Sto parlando di tre pietre miliari della dolce tradizione bolognese: Latte in piedi, zuppa inglese e torta di riso, celebrati e mangiati al ristorante Al cambio di Bologna, custode della tradizione anche nei dolci.
Potrei parlarvi delle ricette di queste tre chicche, di Matteo Poggi in cucina che è degno figlio di suo padre, Max Poggi, una delle grandi stelle sempre splendenti della ristorazione bolognese e nazionale, oppure di Piero Pompili che serve in sala felicità ad ogni piatto, in impeccabile doppiopetto e con il suo inconfondibile savoir faire.
Ma non vi dirò nulla di tutto ciò, perchè la mia è condivisione di una pasticceria emozionale e mai tecnica, quando la pasticceria emoziona davvero.
Il latte in piedi, simile per consistenza a una panna cotta, mi ha restituito forza e solidità: lui sta in piedi sul tuo cucchiaino e non cade mai; in un mondo in cui tutto fluttua e non da certezze, il segreto di tanta solidità e bontà sta nella quantità di rossi d'uovo, uniti al latte condensato e allo zucchero.
"Il dolce delle nonne" che rendevano felici i bambini e risparmiavano di lavare i loro grembiulini e bavaglini che non si sporcavano, tanto il latte non cadeva dal cucchiaino!
La zuppa inglese mi ha donato fluidità e morbidezza per sciogliere ogni rigidità, per ammorbidire ogni contrattura emotiva: pan di spagna imbevuto di alchermes a cui si alternano strati di crema pasticciera soave.

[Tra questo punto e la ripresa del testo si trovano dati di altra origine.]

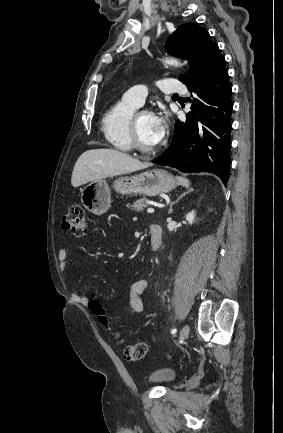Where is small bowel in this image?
<instances>
[{"label":"small bowel","mask_w":283,"mask_h":433,"mask_svg":"<svg viewBox=\"0 0 283 433\" xmlns=\"http://www.w3.org/2000/svg\"><path fill=\"white\" fill-rule=\"evenodd\" d=\"M60 270L63 274L68 272V250L60 248L57 252ZM148 281L146 279H139L131 284L129 288V306L134 313H141L144 310V303L141 295L148 288ZM72 300L81 305H88L89 299L86 295L74 291L72 293Z\"/></svg>","instance_id":"1"}]
</instances>
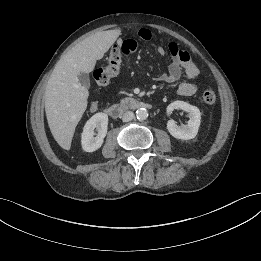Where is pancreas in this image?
Instances as JSON below:
<instances>
[{
    "mask_svg": "<svg viewBox=\"0 0 261 261\" xmlns=\"http://www.w3.org/2000/svg\"><path fill=\"white\" fill-rule=\"evenodd\" d=\"M127 100H128V99H123V100H121V103H122V104H125V103L127 102Z\"/></svg>",
    "mask_w": 261,
    "mask_h": 261,
    "instance_id": "cf45deb5",
    "label": "pancreas"
}]
</instances>
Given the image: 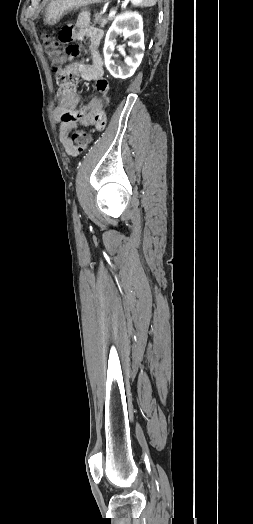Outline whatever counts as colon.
Returning a JSON list of instances; mask_svg holds the SVG:
<instances>
[{"instance_id":"5ec220e1","label":"colon","mask_w":253,"mask_h":524,"mask_svg":"<svg viewBox=\"0 0 253 524\" xmlns=\"http://www.w3.org/2000/svg\"><path fill=\"white\" fill-rule=\"evenodd\" d=\"M43 43L46 53L50 59L52 69L55 71L61 70L67 57L64 54L65 45L60 44L58 36L45 33L43 36ZM73 154L83 153L90 144V136L84 129H77L71 137Z\"/></svg>"}]
</instances>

Il cioccolato è uno sciroppo fluido che viene versato sulla zuppa, perchè la vera ricetta non ha crema al cioccolato.
Per finire, la torta di riso, lei, "la torta degli addobbi", il dolce che celebrava la grande festa del corpus domini in cui i palazzi si vestivano a festa, addobbati per l'evento, e nelle case si gustava questa perla, la cui ricetta risale al 1470.
Il suo sapore prezioso di mandorle e cedro mi ha predisposto a qualcosa di bello, di importante che avverrà, quasi un monito a riconoscere la preziosità della vita e insieme un presagio di "luccicanza".
Amo follemente i dolci: sono il ritratto emozionale di ciò che siamo, tracciano mappe di memoria, ma sono anche la previsione "astrologica" di ciò che avremo, quando passato, presente e futuro si saranno riconciliati armonicamente in noi come un perfetto dolce della tradizione.